** Directions for this task **
What lines of the listing below contain the word "people"? Copy each of them out.
Supplied records below:
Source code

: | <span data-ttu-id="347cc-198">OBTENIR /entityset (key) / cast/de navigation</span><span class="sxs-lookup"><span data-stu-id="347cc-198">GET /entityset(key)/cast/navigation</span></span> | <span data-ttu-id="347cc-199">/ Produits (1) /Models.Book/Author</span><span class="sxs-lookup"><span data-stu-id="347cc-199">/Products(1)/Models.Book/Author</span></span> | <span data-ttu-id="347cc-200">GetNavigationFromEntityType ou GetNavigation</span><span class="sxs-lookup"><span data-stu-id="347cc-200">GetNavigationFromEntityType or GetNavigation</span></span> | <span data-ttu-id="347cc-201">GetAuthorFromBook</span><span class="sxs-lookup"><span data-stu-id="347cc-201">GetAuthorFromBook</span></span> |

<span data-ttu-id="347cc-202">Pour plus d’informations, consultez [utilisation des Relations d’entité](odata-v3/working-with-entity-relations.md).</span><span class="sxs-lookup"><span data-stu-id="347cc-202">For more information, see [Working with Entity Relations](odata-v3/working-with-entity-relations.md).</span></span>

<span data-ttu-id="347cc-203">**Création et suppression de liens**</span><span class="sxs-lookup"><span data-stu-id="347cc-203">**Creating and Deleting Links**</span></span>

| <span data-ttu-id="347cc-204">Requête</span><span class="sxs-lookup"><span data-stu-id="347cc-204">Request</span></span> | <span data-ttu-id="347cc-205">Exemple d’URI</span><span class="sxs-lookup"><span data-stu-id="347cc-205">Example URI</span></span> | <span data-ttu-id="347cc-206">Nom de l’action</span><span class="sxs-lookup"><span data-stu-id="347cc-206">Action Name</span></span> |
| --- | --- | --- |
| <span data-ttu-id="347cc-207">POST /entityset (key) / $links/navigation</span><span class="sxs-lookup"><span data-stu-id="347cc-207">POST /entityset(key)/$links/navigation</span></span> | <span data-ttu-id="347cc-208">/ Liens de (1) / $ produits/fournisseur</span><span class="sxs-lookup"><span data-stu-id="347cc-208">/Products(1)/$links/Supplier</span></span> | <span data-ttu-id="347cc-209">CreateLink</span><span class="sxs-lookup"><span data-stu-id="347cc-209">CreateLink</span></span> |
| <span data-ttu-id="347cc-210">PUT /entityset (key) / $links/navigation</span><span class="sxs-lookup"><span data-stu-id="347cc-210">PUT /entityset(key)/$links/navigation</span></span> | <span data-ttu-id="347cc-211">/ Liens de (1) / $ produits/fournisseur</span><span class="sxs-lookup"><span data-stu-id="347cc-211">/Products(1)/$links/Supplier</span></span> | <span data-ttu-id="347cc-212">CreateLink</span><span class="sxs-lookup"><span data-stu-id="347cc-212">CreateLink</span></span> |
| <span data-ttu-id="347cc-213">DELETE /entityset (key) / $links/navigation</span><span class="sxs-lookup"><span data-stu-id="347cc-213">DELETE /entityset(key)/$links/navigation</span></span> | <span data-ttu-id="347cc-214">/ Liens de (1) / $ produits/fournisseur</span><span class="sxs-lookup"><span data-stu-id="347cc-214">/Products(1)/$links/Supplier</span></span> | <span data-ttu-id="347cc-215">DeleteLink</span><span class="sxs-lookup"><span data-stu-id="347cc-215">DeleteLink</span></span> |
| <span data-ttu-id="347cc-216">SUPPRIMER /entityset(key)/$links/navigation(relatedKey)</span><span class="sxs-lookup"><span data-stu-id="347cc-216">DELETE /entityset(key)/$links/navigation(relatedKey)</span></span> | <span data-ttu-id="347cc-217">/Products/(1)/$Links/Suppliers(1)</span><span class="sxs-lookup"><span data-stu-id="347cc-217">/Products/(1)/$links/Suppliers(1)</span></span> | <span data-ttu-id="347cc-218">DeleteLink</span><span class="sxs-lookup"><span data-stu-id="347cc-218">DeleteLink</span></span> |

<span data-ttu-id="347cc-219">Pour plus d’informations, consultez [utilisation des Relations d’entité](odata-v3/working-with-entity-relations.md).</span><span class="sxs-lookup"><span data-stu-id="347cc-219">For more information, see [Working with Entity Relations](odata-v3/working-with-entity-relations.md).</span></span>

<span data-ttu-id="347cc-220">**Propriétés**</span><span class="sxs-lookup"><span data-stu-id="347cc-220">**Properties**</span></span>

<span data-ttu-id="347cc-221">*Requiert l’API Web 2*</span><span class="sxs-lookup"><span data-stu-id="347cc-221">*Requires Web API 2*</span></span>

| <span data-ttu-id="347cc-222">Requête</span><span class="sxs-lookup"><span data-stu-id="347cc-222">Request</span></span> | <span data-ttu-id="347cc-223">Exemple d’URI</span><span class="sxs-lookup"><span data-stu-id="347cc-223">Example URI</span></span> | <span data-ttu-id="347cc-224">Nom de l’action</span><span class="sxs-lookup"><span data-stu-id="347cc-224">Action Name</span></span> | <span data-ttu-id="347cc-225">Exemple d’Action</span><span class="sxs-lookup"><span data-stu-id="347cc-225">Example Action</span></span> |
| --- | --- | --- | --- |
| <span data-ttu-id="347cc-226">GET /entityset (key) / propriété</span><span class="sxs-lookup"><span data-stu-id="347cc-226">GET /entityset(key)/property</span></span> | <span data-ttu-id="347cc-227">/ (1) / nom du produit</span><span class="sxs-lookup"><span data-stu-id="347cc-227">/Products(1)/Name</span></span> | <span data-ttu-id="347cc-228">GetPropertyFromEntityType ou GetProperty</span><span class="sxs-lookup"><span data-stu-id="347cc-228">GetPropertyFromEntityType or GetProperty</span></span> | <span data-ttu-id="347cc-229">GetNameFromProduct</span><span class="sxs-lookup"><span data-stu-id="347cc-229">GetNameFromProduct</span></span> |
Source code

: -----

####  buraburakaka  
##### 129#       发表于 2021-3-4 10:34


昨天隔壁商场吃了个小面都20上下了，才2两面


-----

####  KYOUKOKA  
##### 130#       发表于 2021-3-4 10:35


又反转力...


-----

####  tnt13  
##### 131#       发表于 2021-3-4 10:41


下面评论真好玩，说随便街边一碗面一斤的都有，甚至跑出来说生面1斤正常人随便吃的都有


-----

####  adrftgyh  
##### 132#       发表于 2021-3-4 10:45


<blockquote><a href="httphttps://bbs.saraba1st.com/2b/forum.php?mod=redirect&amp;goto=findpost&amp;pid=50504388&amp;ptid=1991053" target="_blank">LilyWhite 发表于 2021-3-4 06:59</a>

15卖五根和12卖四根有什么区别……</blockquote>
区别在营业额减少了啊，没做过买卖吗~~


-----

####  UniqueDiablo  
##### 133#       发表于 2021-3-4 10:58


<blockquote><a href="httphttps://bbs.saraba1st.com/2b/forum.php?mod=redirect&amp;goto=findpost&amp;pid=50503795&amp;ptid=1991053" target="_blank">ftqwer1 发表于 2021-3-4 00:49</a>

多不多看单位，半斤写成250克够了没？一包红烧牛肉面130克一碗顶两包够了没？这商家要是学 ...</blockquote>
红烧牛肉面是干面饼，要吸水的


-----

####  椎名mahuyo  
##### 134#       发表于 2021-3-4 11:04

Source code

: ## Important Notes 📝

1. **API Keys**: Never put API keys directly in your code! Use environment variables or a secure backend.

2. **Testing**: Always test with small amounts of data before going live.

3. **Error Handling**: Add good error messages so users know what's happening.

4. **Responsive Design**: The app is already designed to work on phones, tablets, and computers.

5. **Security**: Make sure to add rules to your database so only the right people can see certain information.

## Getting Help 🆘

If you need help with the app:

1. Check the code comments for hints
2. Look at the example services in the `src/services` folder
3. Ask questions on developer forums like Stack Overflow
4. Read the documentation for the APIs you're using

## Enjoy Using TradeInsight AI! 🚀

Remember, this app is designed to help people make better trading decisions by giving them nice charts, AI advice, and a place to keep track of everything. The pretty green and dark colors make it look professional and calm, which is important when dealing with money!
End of Supplied records.
** Problem solution **
5. **Security**: Make sure to add rules to your database so only the right people can see certain information.
Remember, this app is designed to help people make better trading decisions by giving them nice charts, AI advice, and a place to keep track of everything. The pretty green and dark colors make it look professional and calm, which is important when dealing with money!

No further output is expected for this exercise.